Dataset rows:

====================

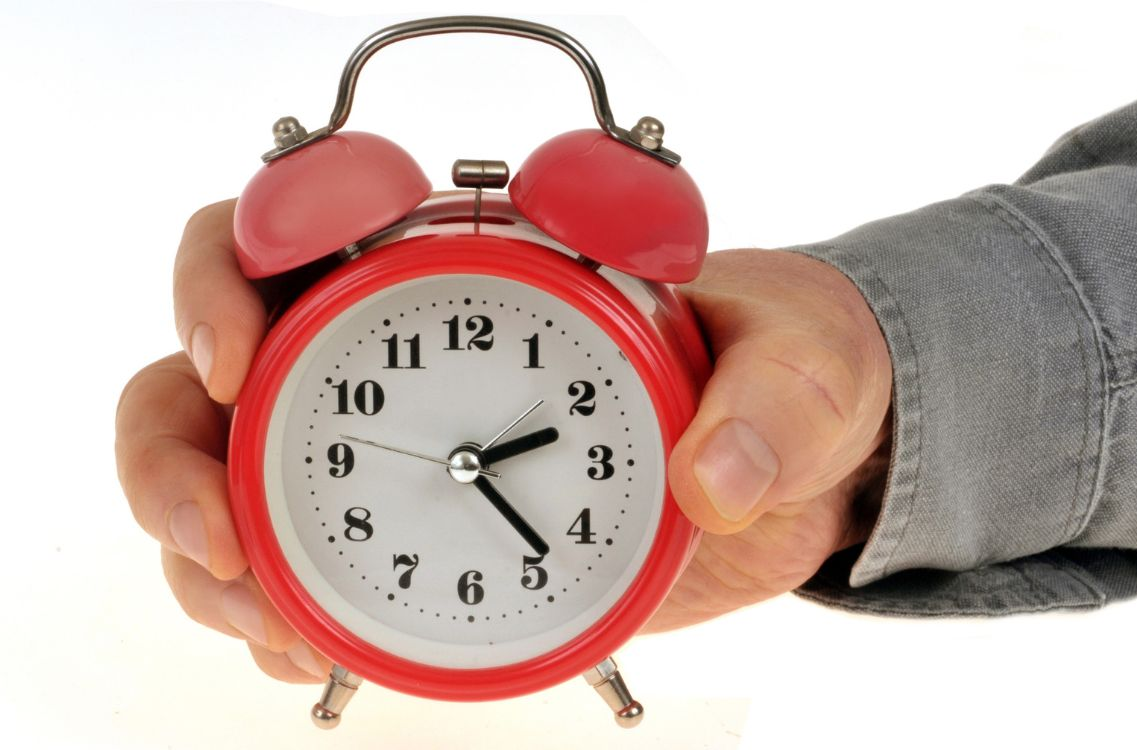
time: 2:23
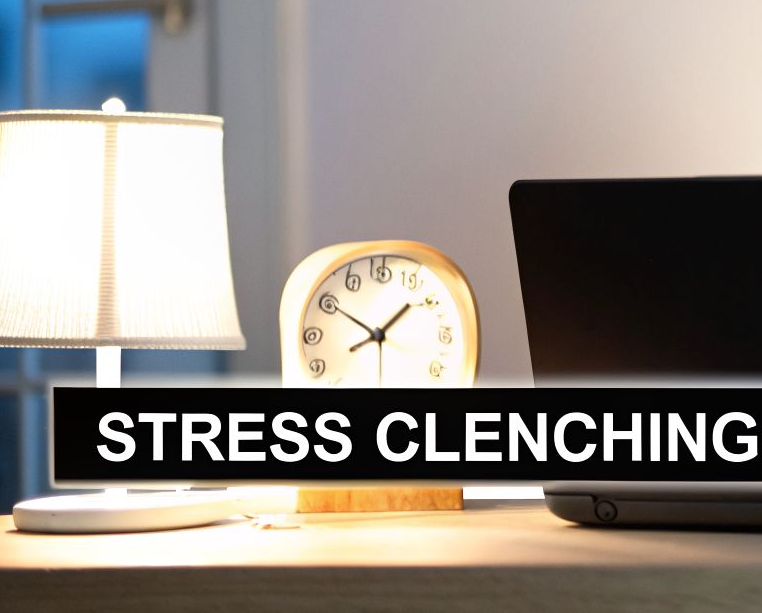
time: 1:50
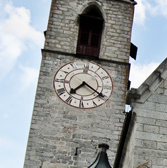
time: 7:20
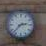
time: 2:37
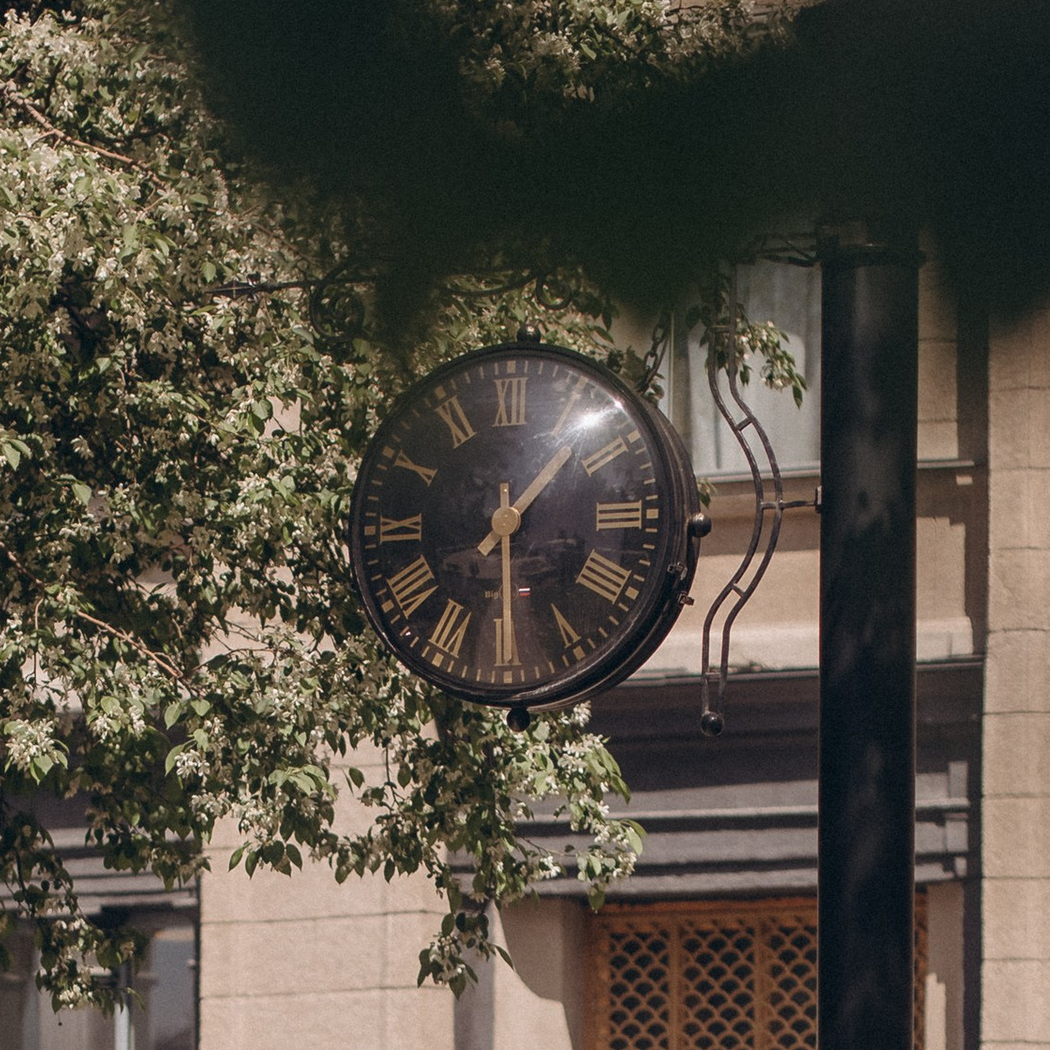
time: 1:29
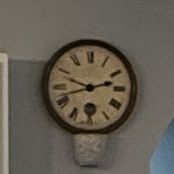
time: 9:42
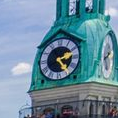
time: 2:23
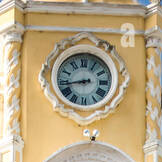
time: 8:43
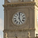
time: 5:00
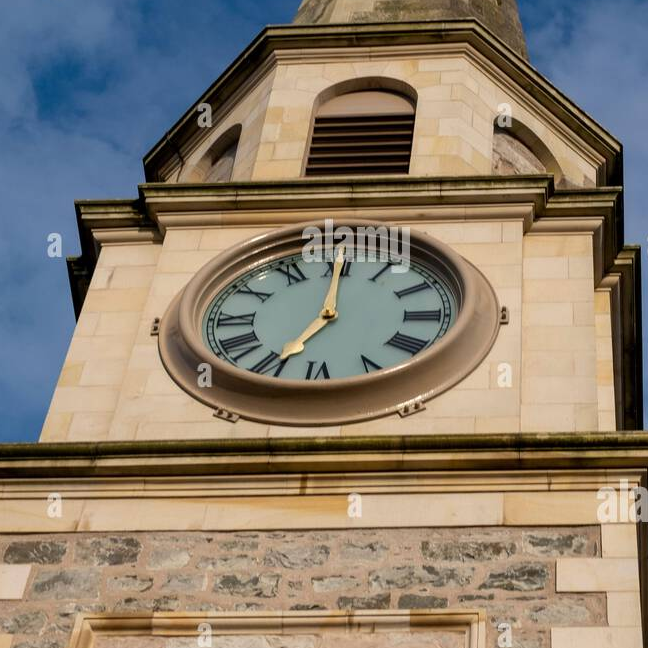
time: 7:00
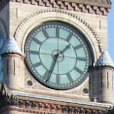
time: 1:33
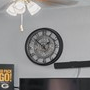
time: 1:52
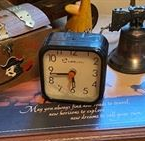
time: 5:43
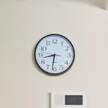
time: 8:31
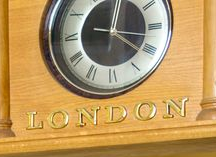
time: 12:21
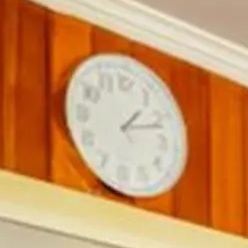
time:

====================

• [Job] Extract every time line from the data above without changing it, and leave the pictures out of your answer.

• [In response]
time: 2:23
time: 1:50
time: 7:20
time: 2:37
time: 1:29
time: 9:42
time: 2:23
time: 8:43
time: 5:00
time: 7:00
time: 1:33
time: 1:52
time: 5:43
time: 8:31
time: 12:21
time:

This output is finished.